- Assignment -
Write out the passage of the LCD monitor and TV tuner thread below, starting at "# Need an LCD" and continuing up to and including "for ur suggestions.".

# Need an LCD monitor and TV Tuner card suggestion



## Aparajith (Nov 23, 2006)

Hi guys,

I am from Pune. I need to buy a new 17 - inch LCD monitor for gaming, movies and general use. Keep the price budget below 12k. I also need a good TV tuner card with H/W encoder capabilities ( cos I heard they give a better clarity. The difference between Mercury TV Tuner cards and Pinnacle cards was what my friend mentioned ). The price budget for this cud be below 4k. I will be going to Mumbai this weekend and need to buy them immediately. So kindly provide me with suggestions and names of shops at Lamington Road where I may buy them. Provide specific model numbers so I may directly buy those products. Thank you for ur suggestions.


----------



## Aniruddh (Nov 23, 2006)

For 17" LCD get either of 1-Samsung 740n for 11k,OR Viewsonic VP720B for 12K may b lil more then dat(MY CHOICE as it has a betta Brightness and 4ms Compared to Samsungs 8ms.as for TV tuner card pinnacle is betta compared to mercury,and for the exact model number i m sure others will help u out.CHEERS


----------



## da_tcpip (Nov 23, 2006)

as far LCDs are considered.. i would suggest to up your budget by a grand or two and get a WIDEscreen lcd.. its looks fantastic and worth every paisa you put into
for tv tuners.. i myself am gonna buy a pinnacle in a few weeks.. lemme know which one do u end up buying.. and give me a review


----------



## Aniruddh (Nov 23, 2006)

U can also check for LG as hav heard frm many that der nu models r really gud.i'll let u kno that exact model number soon...and it will b sum where arnd 11k.


----------

- Data under study -
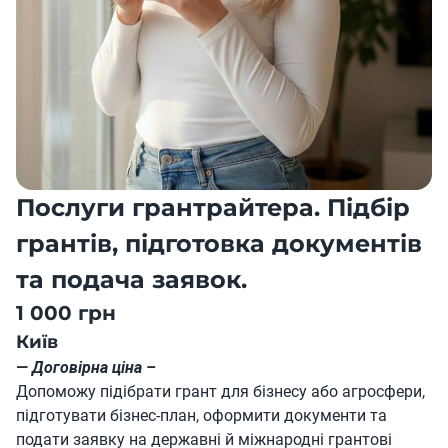
Послуги грантрайтера. Підбір
грантів, підготовка документів
та подача заявок.
1 000 грн
Київ
— Договірна ціна –
Допоможу підібрати грант для бізнесу або агросфери,
підготувати бізнес-план, оформити документи та
подати заявку на державні й міжнародні грантові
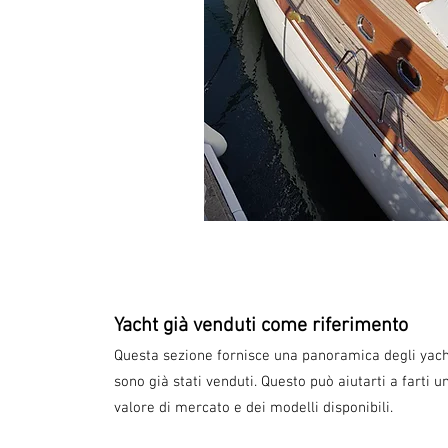
Yacht già venduti come riferimento
Questa sezione fornisce una panoramica degli yach
sono già stati venduti. Questo può aiutarti a farti u
valore di mercato e dei modelli disponibili.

- Output for this exercise -
# Need an LCD monitor and TV Tuner card suggestion



## Aparajith (Nov 23, 2006)

Hi guys,

I am from Pune. I need to buy a new 17 - inch LCD monitor for gaming, movies and general use. Keep the price budget below 12k. I also need a good TV tuner card with H/W encoder capabilities ( cos I heard they give a better clarity. The difference between Mercury TV Tuner cards and Pinnacle cards was what my friend mentioned ). The price budget for this cud be below 4k. I will be going to Mumbai this weekend and need to buy them immediately. So kindly provide me with suggestions and names of shops at Lamington Road where I may buy them. Provide specific model numbers so I may directly buy those products. Thank you for ur suggestions.